Rahul stabilises on systemic corticosteroids and a reduced dose of isotretinoin (0.25 mg/kg/day). At 6 months, his acne is completely clear. He completes his cumulative dose target. At the 6-month review, Rahul points to his cheeks and asks about the ice-pick scars that were present before treatment. The consultant also notes that a new female patient in the next room has been referred by her GP for 'acne-like rash' — she has papulopustular lesions on the forehead and cheeks, no comedones, and flushing with red wine.

DISCUSSION POINTS

  • Rahul asks whether isotretinoin can reverse existing scars. What is the correct answer, and what scar-management options exist for ice-pick scars? (Students are not expected to know procedural details — focus on the principle of treatment and why isotretinoin alone is insufficient.)

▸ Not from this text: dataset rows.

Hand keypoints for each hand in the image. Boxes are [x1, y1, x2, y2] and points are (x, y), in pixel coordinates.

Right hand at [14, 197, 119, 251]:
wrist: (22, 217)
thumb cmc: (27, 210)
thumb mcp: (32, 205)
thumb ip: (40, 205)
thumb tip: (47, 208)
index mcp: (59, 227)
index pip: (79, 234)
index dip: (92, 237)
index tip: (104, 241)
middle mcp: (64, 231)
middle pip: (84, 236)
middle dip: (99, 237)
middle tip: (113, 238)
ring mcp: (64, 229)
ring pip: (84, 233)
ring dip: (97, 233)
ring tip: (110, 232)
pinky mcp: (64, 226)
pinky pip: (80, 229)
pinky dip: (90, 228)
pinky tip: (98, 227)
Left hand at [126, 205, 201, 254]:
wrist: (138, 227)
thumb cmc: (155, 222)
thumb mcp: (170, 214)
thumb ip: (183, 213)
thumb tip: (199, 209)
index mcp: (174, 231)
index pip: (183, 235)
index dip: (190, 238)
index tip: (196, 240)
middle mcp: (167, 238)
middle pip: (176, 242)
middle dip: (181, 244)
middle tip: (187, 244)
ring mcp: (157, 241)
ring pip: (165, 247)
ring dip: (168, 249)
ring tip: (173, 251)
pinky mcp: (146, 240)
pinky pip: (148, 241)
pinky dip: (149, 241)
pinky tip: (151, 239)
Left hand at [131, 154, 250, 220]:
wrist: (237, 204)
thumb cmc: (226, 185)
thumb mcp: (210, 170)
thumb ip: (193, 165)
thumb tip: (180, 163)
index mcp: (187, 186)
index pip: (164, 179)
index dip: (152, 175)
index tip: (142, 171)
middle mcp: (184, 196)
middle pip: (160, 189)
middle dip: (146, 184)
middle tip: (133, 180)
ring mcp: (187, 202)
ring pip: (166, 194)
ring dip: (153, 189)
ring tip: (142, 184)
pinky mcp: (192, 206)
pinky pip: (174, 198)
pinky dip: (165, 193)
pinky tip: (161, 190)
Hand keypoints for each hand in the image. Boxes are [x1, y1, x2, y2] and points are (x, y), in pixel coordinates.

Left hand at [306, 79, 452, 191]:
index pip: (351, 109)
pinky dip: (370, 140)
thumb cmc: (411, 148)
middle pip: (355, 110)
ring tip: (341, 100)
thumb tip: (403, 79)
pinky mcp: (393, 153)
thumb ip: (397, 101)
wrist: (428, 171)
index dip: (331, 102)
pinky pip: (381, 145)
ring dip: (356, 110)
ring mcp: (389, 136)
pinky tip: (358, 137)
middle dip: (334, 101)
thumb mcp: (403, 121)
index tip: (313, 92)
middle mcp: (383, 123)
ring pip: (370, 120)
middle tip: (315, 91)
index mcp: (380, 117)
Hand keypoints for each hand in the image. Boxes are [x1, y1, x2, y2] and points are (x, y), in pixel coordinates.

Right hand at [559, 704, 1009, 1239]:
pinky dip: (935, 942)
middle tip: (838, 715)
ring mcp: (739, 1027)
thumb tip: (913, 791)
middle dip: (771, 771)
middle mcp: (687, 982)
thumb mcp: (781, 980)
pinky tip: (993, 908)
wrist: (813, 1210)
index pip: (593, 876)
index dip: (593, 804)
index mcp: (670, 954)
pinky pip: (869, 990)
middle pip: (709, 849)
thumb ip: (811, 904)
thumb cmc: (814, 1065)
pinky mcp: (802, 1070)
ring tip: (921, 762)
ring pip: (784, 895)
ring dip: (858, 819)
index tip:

  • How would you approach the new patient in the next room? Identify the key clinical feature that distinguishes her presentation from Rahul's acne vulgaris, and propose the most likely diagnosis with your reasoning.
  • Looking back across Rahul's full journey, construct a 'lessons from this case' summary: identify three decision points where an earlier or different intervention could have altered his outcome (antibiotic resistance, starting dose of isotretinoin, flare management). This is your integrative synthesis of DR1.1 and DR1.2.